I am trying to load a large video into a tag using XMLHttpRequest. I've successfully gotten this to work with small video files using the following code:
window.URL = window.URL || window.webkitURL;
var xhr = new XMLHttpRequest();
xhr.open('GET', 'quicktest.mp4', true);
xhr.responseType = 'blob';
xhr.onload = function(e) {
var video = document.createElement('video');
video.src = window.URL.createObjectURL(this.response);
video.autoplay = true;
document.body.appendChild(video);
};
xhr.send();
No problem if the video is small. However, my file is quite large and creates an out-of-memory error, causing Chrome to crash. Firefox won't even finish loading it, either.

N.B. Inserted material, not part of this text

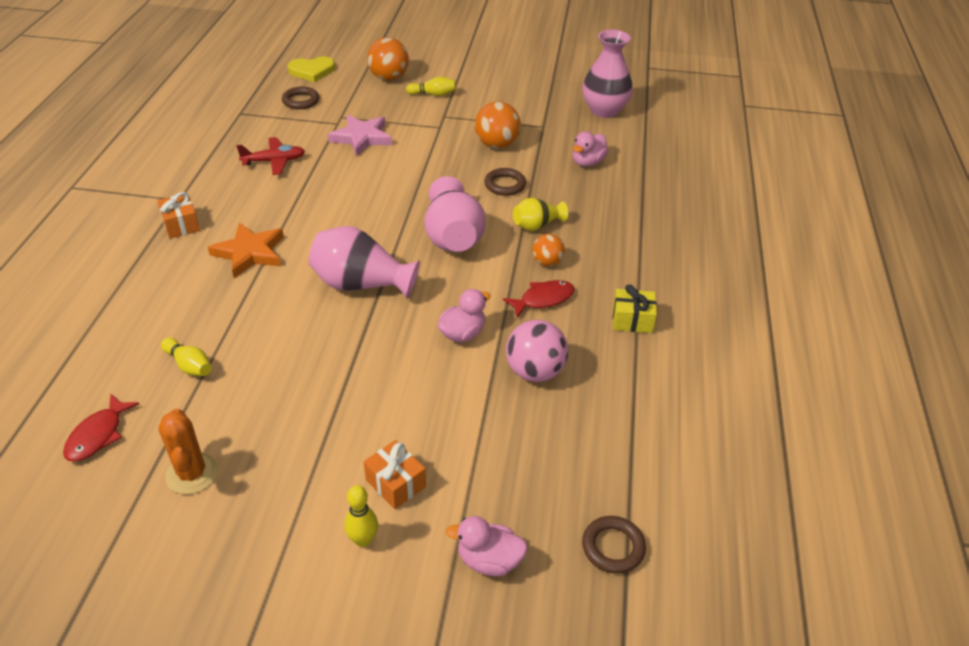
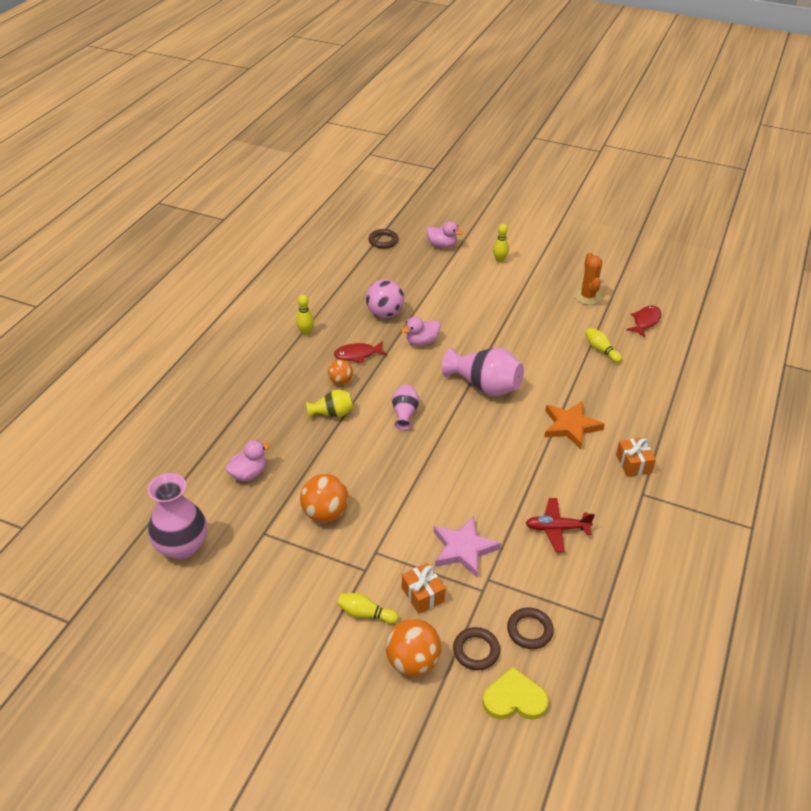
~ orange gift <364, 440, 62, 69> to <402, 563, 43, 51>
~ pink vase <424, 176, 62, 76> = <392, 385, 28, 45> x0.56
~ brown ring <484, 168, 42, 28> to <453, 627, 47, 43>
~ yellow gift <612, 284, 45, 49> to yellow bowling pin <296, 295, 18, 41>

I've seen two seperate instances after hours of searching of people suggesting to 'download the file in chunks' and put them back together before sending it to the tag, and I've even found one very promising solution that deals with this very exact scenario. However, I'm at a complete loss as to implementing this workaround. If someone could point me in the right direction.. what would be required to impliment this fix, or anything, I would extremely appreciate it.
If curious why I'm even bothering to load video using XHR.. I'm wanting to autoplay my large video, but Chrome always jumps the gun and starts playing it immediately, thinking that it can play the entire thing with no problem (unreliable "canplaythrough" event) and I can't seem to find a way to get Chrome to buffer the entire video before playing. So I'm resorting to XHR, but having no luck.